The fishwives get their gossip, too, and there’s some drugging and inter-cast shagging and the tech guys like their porn, but what’s most surprising, perhaps, is that once you’ve read this book straight through, admiring a structure that can move from 1977 to some dude’s garage with his custom-made Storm Trooper uniform to a political ceremony a decade ago to "Family Guy," is that this might be the foremost "Star Wars" reference book, without trying to be a reference book. "Star Wars" reference books are big, because there is, simply, a lot of minutiae to keep track of, and if you think "The Walking Dead" breeds obsessions, that’s pop culture lite compared to the "Star Wars" behemoth. But they’re seldom readable. Taylor sucks you in repeatedly, and part of the pleasure is that even when he’s crunching the numbers of the "Star Wars" brand, there are enough asides and insights that even a long-time fan will be viewing at least that first film anew, and also running down various YouTube films, perhaps some old Lucas interviews, and assorted fan edits. Taylor even gets into the script drafts for what later became known as "A New Hope." “After a dinner of ‘thanta sauce’ and ‘bum-bum extract,’ Luke embarks on a long-winded, jargon-filled explanation to his younger brothers about the Force of Others,” Taylor details, before wryly adding, “there’s a lot of food in this draft.”
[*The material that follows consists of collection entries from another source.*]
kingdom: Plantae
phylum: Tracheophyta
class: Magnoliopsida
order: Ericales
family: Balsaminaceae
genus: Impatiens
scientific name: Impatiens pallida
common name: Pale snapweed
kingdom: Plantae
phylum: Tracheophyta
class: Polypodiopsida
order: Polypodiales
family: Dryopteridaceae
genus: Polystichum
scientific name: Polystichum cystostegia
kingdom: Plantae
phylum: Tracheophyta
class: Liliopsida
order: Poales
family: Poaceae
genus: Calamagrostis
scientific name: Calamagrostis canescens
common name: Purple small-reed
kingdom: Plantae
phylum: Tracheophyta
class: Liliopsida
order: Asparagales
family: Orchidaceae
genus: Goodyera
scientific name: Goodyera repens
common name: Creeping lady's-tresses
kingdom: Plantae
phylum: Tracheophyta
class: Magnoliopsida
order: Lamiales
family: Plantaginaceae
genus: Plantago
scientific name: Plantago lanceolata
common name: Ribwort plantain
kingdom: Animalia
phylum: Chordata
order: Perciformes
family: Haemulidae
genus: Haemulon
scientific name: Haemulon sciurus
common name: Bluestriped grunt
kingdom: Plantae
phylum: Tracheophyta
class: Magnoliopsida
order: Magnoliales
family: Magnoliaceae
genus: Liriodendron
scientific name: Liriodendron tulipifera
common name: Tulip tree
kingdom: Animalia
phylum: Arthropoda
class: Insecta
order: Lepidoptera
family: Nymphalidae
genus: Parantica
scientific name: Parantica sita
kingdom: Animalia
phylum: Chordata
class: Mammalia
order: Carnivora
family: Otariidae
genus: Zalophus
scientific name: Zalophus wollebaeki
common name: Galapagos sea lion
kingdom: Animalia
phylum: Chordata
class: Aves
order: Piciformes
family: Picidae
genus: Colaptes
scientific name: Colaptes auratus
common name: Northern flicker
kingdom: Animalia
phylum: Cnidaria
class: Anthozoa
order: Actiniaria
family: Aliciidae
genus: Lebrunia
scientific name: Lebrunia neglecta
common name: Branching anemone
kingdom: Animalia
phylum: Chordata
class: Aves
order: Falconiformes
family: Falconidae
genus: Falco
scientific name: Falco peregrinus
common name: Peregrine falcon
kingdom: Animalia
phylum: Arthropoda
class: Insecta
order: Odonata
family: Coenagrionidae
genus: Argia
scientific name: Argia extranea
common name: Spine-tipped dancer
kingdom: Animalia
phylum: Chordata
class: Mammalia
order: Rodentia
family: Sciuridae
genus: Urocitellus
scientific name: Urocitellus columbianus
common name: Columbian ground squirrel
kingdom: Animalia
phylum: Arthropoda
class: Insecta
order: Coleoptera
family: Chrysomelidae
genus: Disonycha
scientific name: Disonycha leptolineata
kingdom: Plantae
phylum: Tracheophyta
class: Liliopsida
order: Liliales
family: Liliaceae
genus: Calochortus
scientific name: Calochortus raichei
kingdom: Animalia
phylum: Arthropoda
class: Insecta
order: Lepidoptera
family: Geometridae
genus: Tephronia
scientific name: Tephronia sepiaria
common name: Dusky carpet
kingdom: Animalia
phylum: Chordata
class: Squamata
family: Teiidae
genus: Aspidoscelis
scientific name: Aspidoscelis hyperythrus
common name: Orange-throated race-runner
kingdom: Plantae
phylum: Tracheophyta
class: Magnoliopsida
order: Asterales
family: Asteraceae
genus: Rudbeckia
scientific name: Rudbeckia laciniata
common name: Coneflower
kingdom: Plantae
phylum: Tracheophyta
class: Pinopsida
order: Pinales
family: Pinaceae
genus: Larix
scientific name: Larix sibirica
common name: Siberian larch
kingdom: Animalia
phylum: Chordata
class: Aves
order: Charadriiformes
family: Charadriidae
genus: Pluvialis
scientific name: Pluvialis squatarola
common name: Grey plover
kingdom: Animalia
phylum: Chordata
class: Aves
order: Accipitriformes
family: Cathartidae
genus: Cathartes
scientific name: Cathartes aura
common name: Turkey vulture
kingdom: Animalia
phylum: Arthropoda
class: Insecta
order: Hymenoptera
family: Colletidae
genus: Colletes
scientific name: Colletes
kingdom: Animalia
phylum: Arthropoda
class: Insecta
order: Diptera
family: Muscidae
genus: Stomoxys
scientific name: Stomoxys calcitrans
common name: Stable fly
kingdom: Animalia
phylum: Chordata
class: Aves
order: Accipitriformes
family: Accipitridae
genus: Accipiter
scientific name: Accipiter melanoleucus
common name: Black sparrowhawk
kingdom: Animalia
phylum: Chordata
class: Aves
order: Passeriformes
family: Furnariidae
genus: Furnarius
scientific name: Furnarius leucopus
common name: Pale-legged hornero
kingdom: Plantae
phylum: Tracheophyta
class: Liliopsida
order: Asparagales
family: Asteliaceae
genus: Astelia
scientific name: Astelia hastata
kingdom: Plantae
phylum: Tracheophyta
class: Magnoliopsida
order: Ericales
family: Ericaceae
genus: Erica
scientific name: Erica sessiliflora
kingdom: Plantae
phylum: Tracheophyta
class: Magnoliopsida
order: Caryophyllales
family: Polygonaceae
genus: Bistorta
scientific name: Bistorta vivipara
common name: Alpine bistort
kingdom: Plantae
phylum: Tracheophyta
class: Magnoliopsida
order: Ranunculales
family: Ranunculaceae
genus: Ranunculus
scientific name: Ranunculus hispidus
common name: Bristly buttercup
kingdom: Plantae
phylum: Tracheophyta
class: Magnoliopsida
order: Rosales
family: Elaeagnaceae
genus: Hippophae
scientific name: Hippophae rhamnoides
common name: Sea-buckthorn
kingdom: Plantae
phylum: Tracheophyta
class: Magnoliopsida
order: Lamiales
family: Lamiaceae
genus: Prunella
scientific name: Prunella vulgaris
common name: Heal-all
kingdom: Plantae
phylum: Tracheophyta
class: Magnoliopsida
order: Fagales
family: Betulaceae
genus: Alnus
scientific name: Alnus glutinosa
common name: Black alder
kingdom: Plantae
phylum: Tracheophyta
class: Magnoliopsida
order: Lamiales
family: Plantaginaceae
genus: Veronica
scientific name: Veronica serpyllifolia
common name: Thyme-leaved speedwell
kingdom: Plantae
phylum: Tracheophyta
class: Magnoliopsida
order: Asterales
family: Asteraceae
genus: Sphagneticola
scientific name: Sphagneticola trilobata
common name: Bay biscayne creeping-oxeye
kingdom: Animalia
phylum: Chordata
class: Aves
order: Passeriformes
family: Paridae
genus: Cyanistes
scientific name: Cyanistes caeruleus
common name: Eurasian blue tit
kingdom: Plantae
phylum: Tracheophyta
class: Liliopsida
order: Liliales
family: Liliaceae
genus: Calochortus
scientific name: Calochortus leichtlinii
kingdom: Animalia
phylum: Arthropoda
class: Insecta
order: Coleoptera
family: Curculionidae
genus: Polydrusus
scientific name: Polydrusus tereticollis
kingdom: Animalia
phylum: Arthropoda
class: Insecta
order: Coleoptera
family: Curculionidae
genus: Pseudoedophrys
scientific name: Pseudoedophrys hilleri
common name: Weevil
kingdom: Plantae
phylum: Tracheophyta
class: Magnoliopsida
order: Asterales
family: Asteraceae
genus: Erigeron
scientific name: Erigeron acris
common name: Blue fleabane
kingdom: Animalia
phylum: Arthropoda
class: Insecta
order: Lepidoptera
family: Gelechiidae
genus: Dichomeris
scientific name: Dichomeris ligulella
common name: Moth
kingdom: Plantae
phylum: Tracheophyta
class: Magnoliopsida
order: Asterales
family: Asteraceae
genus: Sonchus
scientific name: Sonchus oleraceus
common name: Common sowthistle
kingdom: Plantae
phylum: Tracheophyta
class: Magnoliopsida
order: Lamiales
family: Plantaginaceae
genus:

As for George Lucas: dead-interesting guy, and a likable, often conflicted, self-doubting guy in these pages, a guy not entirely unlike some of the "Star Wars" fans who rip him for a lot of what he’s perceived to have done to their beloved universe. He’s a film head in the extreme, and man who rewards überfans with, on occasion, jobs. Then again, alongside the exegeses on the popularity of Boba Fett, the argument that R2 is the real teller of these tales (after the fact), and accounts of people sleeping outside of theaters for barely believable amounts of time, there is a dossier on all things 1978 "Holiday Special." Which, if it doesn’t exactly provide balance to the universe, proves that Taylor has equanimity – which is kind of Force-like – behind him.